Monday, June 04, 2012

Back To Where It All Began

The abject failure of the post-April 2006 enterprise has underscored the imperative for the country to return to the drawing board at the point where it all started.
That the crown was accepted as the part of the solution even then was evident in the reality that the 12-Point Agreement had not envisioned the abolition of the monarchy as a precondition for national salvation.
All three principal parties to that document – the Indian government, the Seven Party Alliance (SPA) and the Maoist rebels – may have expected tactical advantage from perpetuating some ambiguity over the course ahead.
Yet the ambiguity concerning the monarchy – to the extent there was any – dissipated when the SPA-Maoist combine accepted the House of Representatives restored by King Gyanendra as the starting point for their action. Everything that has happened in the country since vis-à-vis the monarchy was a result of sustained internal and external maneuverings, which, in Maila Baje’s view, only doomed the march toward a new Nepal.
The constituent assembly, which died an ignominious death on May 27, 2012, was already on life support for the last two years of its existence. The international community’s support for tentativeness under the ‘doctrine of necessity’ seemed to give the process enough political credibility to sputter along. It was tempting for the ruling class to dispense with notions of constitutionalism when Nepal lacked a constitution. But the goalposts were shifted so often that it stung our collective sense of decency.
What became all too apparent was that King Gyanendra’s invocation of Article 127 during his much-maligned direct rule stood on sounder constitutional footing. In retrospect, it became clear that the king lacked political legitimacy for his actions not because the crisis he confronted was somehow contrived but because democracy became a convenient cover for the domestic and external forces arrayed against him to seek to pursue their conflicting priorities.
To be sure, the accumulated grievances of exploitation and exclusion voiced by various communities were real. The Maoists exaggerated them to great effect and hurtled their way to the forefront of power. Once there, they had to machinate new gripes and grumbles, in which they were happily assisted by foreign quarters. When the time came to deliver, all the former rebels could do was try to speak from all sides of their mouths. The degeneration of the Maoists into just another ambitious, avaricious and acrimonious cabal was complete once they assumed power.
The mainstream parties pretended they could be the harbingers of change necessitated by the breakdown they themselves were part of.
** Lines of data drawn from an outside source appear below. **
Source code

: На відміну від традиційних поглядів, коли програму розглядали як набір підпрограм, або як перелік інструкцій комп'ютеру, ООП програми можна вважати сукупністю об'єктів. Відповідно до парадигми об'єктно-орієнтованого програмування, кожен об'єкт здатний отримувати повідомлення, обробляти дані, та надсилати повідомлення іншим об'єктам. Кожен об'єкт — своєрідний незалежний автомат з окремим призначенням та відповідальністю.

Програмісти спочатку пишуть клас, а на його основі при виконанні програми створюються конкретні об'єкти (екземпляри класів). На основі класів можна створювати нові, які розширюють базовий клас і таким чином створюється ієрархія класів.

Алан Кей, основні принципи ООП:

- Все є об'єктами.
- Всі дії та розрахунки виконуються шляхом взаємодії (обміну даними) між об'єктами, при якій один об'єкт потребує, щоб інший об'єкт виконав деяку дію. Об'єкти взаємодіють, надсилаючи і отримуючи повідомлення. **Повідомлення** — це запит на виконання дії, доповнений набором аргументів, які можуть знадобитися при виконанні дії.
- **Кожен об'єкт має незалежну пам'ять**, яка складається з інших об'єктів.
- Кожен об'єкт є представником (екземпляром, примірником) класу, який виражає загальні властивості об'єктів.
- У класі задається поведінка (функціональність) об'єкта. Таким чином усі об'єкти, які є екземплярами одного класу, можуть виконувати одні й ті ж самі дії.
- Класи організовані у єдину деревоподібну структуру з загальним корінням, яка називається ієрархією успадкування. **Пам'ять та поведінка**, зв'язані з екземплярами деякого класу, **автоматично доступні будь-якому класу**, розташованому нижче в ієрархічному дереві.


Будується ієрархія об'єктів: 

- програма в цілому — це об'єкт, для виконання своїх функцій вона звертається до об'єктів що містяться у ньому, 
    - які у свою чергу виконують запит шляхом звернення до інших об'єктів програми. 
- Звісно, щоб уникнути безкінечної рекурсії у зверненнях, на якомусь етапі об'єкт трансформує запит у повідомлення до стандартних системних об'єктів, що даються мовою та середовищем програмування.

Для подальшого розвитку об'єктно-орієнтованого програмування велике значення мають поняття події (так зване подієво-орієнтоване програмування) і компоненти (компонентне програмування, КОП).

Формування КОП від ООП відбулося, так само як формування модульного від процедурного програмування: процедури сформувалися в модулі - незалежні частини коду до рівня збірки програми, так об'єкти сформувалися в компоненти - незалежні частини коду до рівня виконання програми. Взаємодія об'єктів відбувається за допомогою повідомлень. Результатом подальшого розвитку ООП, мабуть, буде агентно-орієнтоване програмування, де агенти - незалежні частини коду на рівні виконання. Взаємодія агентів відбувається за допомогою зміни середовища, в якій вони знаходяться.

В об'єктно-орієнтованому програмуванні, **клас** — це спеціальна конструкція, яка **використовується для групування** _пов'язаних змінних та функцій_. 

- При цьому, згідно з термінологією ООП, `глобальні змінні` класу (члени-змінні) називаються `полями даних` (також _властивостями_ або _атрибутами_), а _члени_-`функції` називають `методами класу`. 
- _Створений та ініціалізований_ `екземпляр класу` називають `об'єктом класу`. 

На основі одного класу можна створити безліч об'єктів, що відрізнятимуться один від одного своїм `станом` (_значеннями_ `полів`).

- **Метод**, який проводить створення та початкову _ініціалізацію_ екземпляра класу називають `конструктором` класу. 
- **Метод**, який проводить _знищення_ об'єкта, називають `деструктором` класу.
King Gyanendra took direct control of government beginning on October 4, 2002 because of the two main parties’ failure to live up to a constitution they had touted as the best in the world. To his credit, King Gyanendra took full responsibility for his failure, while many of those who assisted him them are still taking the easy way out by pleading powerlessness.
Doubtless, there will be strong resistance to any quest to involve the monarchy into the current national discourse. But their claims must be examined for what they are. Their basic contention that the institution has harmed – more than helped – Nepal has fallen flat amid the post-April Uprising debris. Their assertion that successive kings have been congenitally anti-democratic must now take into account their own role in the decline of democracy.
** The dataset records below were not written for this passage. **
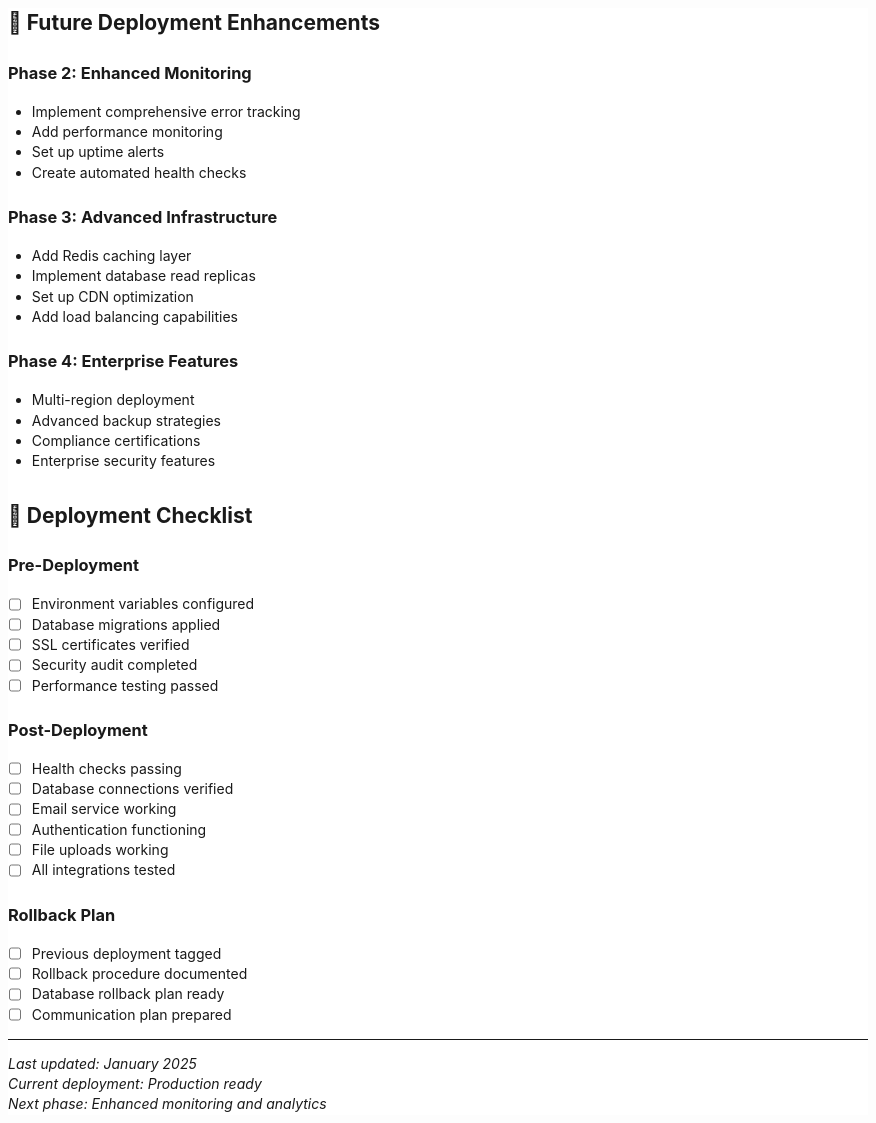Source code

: ## 🎯 Future Deployment Enhancements

### Phase 2: Enhanced Monitoring
- Implement comprehensive error tracking
- Add performance monitoring
- Set up uptime alerts
- Create automated health checks

### Phase 3: Advanced Infrastructure
- Add Redis caching layer
- Implement database read replicas
- Set up CDN optimization
- Add load balancing capabilities

### Phase 4: Enterprise Features
- Multi-region deployment
- Advanced backup strategies
- Compliance certifications
- Enterprise security features

## 📝 Deployment Checklist

### Pre-Deployment
- [ ] Environment variables configured
- [ ] Database migrations applied
- [ ] SSL certificates verified
- [ ] Security audit completed
- [ ] Performance testing passed

### Post-Deployment
- [ ] Health checks passing
- [ ] Database connections verified
- [ ] Email service working
- [ ] Authentication functioning
- [ ] File uploads working
- [ ] All integrations tested

### Rollback Plan
- [ ] Previous deployment tagged
- [ ] Rollback procedure documented
- [ ] Database rollback plan ready
- [ ] Communication plan prepared

---
*Last updated: January 2025*  
*Current deployment: Production ready*  
*Next phase: Enhanced monitoring and analytics*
One of the seminal achievements of the post-2006 years is the scrutiny the foreign factor – in their state and non-government incarnations – has come under. Increasingly Nepalis seem disinclined to view them as innocuous partners oblivious to any cost-benefit calculations. With that knowledge, Nepalis are in a better position to accept with enduring gratitude the help they think will be to their benefit. Conversely, they can decline gratuitous advice and offerings with confidence and carefulness.
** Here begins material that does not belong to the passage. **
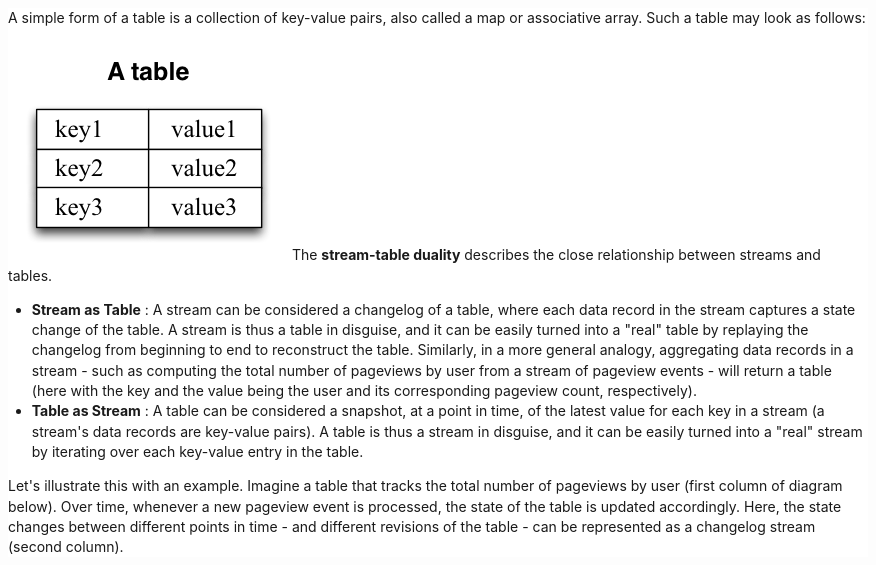 A simple form of a table is a collection of key-value pairs, also called a map or associative array. Such a table may look as follows: 

![](/40/images/streams-table-duality-01.png) The **stream-table duality** describes the close relationship between streams and tables. 

  * **Stream as Table** : A stream can be considered a changelog of a table, where each data record in the stream captures a state change of the table. A stream is thus a table in disguise, and it can be easily turned into a "real" table by replaying the changelog from beginning to end to reconstruct the table. Similarly, in a more general analogy, aggregating data records in a stream - such as computing the total number of pageviews by user from a stream of pageview events - will return a table (here with the key and the value being the user and its corresponding pageview count, respectively).
  * **Table as Stream** : A table can be considered a snapshot, at a point in time, of the latest value for each key in a stream (a stream's data records are key-value pairs). A table is thus a stream in disguise, and it can be easily turned into a "real" stream by iterating over each key-value entry in the table.



Let's illustrate this with an example. Imagine a table that tracks the total number of pageviews by user (first column of diagram below). Over time, whenever a new pageview event is processed, the state of the table is updated accordingly. Here, the state changes between different points in time - and different revisions of the table - can be represented as a changelog stream (second column).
An abiding sense of nationhood has energized the discourse at the level that really matters to the point where those who advocate newness now have to prove the viability of their vision. People cannot be asked to be eternally forward-looking when all they see is a dark abyss.
The issue of federalism, legitimate as it may be, cannot be a panacea for our real and imaginary injuries. More importantly, we cannot divorce such nebulous federalism from our geo-strategic realities. True, our neighbors so far have been reticent about the fallout from our collective quandaries. We cannot be oblivious to those ramifications.
The questions today are not only about the Free Tibet movement/containment of China or cross-border terrorism/string of pearls theory. The rise of China and India has precipitated different responses among the traditional powers. Beijing and New Delhi recognize deep down how much they stand to lose if they lose any sense of perspective or proportion.
Nepalis can no longer wallow in the illusion that we are too small and insignificant players on the international stage to be talking about great power rivalries. For far too long, this sense of inadequacy has helped to narrow our vision and provided others space to maneuver.
Voices of separatism aligned with one neighbor or the other cannot be ignored or appeased. They should be brought to the table, discussed vigorously as any other issue regarding their relevance, durability and wider ramifications. Grievances can then be distinguished and addressed not only for their genuineness but also for the sustainability of solutions. The answer to our individual victimhoods cannot be collective victimhood. What a travesty it would be to continue to try to isolate the individual/institution that has made that case so consistently over the past six years.